Hi
I am trying to run a read pair GATK walker on a bam file (e.g. CountPairs). I thought it was an easy thing but I'm trapped with issues related with bam file sorting and indexing.
If I understood well the pipeline should be:
- sorting the bam file using picard SortSam tool with "queryname" as a sort order,
- indexing the resulting bam file with samtools index
- running GATK walker on resulting bam file
But the step 2. is failing with the following error:
[bam_index_core] the alignment is not sorted (SRR003480.10000060): 23501638 > 19966740 in 22-th chr
[bam_index_build2] fail to index the BAM file.
I tried the pipeline using the sort order coordinate. In this case samtools works well but GATK complains it can only process "queryname" ordered file.
Both "pipelines" of commands come after my signature, if you want to have a look.
Apart from the toubleshooting I would really appreciate some explanation on the meaning of these sort orders. Thanks in advance for any help!

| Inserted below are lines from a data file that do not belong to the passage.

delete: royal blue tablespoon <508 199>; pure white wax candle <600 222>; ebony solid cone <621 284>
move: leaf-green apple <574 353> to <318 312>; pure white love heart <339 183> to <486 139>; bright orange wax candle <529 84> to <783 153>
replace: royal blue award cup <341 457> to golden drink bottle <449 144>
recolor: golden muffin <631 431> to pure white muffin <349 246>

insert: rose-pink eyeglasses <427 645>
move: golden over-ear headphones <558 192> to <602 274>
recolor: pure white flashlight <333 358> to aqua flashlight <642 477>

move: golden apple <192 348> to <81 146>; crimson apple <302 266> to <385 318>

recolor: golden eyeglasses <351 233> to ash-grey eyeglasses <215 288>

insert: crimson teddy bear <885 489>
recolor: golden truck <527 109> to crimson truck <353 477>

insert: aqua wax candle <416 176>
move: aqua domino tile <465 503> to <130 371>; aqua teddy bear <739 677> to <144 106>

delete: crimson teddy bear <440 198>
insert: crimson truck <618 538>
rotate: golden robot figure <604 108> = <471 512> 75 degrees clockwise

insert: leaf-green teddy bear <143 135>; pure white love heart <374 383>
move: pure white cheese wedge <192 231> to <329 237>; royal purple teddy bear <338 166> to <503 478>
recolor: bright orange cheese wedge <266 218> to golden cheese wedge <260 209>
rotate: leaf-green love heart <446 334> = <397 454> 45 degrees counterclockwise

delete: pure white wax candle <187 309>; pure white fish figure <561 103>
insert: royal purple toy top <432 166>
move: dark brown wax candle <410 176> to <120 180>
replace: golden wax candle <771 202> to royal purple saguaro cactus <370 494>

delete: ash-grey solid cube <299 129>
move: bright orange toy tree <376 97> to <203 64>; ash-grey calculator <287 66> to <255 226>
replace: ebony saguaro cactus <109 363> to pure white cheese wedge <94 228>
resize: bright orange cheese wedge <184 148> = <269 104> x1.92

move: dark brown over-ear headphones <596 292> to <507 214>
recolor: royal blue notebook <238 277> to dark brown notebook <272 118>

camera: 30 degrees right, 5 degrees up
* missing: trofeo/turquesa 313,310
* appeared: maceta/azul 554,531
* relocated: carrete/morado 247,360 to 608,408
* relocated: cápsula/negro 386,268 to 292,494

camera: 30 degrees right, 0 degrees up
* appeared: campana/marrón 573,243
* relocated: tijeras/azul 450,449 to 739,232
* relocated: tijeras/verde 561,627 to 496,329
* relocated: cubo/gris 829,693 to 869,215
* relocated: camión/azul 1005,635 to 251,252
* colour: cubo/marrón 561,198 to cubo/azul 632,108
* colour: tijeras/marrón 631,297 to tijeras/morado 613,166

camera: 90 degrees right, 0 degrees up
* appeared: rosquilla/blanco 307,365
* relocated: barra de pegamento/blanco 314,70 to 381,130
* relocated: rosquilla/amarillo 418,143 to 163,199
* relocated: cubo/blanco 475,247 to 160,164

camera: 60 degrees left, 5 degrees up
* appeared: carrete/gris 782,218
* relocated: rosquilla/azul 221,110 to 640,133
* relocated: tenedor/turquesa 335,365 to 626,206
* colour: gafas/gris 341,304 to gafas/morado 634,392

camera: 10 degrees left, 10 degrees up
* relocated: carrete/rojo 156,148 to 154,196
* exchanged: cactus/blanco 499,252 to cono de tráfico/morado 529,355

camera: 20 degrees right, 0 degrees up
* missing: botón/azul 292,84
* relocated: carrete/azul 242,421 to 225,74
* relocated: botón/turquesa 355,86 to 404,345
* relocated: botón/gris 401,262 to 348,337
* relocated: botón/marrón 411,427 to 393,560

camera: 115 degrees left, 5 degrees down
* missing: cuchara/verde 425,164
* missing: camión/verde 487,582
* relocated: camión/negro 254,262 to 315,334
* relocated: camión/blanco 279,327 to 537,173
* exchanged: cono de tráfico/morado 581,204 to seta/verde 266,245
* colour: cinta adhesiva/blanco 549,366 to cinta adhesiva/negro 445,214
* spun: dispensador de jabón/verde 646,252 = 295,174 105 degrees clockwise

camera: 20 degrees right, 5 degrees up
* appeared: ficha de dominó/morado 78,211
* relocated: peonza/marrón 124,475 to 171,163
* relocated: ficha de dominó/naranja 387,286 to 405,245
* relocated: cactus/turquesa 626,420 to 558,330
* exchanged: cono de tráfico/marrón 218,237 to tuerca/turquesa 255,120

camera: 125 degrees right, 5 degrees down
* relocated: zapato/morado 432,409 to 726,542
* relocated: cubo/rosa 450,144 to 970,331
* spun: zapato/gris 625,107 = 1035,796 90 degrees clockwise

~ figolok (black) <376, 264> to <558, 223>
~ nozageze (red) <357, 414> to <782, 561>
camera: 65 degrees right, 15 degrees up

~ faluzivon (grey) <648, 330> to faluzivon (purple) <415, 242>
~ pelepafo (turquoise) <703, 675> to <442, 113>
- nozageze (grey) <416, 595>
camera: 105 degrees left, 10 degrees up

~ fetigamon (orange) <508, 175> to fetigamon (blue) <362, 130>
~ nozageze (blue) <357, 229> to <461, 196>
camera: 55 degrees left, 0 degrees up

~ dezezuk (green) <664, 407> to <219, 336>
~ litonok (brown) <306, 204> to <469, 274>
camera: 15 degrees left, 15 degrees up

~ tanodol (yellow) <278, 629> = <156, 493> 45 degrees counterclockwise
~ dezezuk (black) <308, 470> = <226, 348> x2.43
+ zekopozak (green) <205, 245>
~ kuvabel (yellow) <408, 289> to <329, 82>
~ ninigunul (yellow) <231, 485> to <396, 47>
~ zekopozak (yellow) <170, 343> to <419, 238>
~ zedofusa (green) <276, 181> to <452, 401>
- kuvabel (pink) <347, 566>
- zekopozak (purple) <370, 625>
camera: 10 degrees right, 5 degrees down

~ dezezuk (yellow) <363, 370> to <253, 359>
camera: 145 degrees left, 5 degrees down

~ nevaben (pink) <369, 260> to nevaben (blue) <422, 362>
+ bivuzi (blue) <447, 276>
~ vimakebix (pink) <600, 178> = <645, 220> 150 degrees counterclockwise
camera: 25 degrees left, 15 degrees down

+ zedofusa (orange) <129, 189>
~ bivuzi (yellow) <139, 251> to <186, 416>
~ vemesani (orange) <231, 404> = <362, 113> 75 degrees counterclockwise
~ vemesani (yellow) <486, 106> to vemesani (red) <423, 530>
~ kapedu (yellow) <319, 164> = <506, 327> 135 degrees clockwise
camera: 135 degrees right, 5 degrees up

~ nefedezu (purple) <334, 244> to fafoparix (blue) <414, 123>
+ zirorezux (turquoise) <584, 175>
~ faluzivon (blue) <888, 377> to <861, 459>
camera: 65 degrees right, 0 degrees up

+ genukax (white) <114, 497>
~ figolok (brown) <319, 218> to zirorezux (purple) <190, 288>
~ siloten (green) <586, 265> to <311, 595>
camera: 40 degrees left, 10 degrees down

BTW, I know there is a similar post here, I tried to use AddOrReplaceReadGroups instead of SamSort but it didn't help.
Regards, Pascal
Using SO=queryname
$ java -Xmx1024m -jar ~/tools/picard/SortSam.jar I=NA11992.chrom22.ILLUMINA.bwa.CEU.exon_targetted.20100311.bam O=NA11992_sorted_coordinate.bam SO=queryname
$ samtools index NA11992_sorted_queryname.bam
[bam_index_core] the alignment is not sorted (SRR003480.10000060): 23501638 > 19966740 in 22-th chr
[bam_index_build2] fail to index the BAM file.
Using SO=coordinate
$ java -Xmx1024m -jar ~/tools/picard/SortSam.jar I=NA11992.chrom22.ILLUMINA.bwa.CEU.exon_targetted.20100311.bam O=NA11992_sorted_coordinate.bam SO=coordinate
$ samtools index NA11992_sorted_coordinate.bam
$ java -Xmx2g -jar ../../gatk/GenomeAnalysisTK-1.2-60-g585a45b/GenomeAnalysisTK.jar -R ../references/human_g1k_v37.fasta -T CountPairs -o output.txt -I NA11992_sorted_coordinate.bam
[...]
##### ERROR MESSAGE: Missorted Input SAM/BAM files: files are not sorted in queryname order; Read pair walkers can only walk over query name-sorted data. Please resort your input BAM file.
Something that is not very clear reading GATK FAQ: it clearly states that the bam file "must be sorted in coordinate order (not by queryname and not unsorted)". But when I run GATK against such a file it complains: "Missorted Input SAM/BAM files: files are not sorted in queryname order" ?! This is not consistent, isn't it?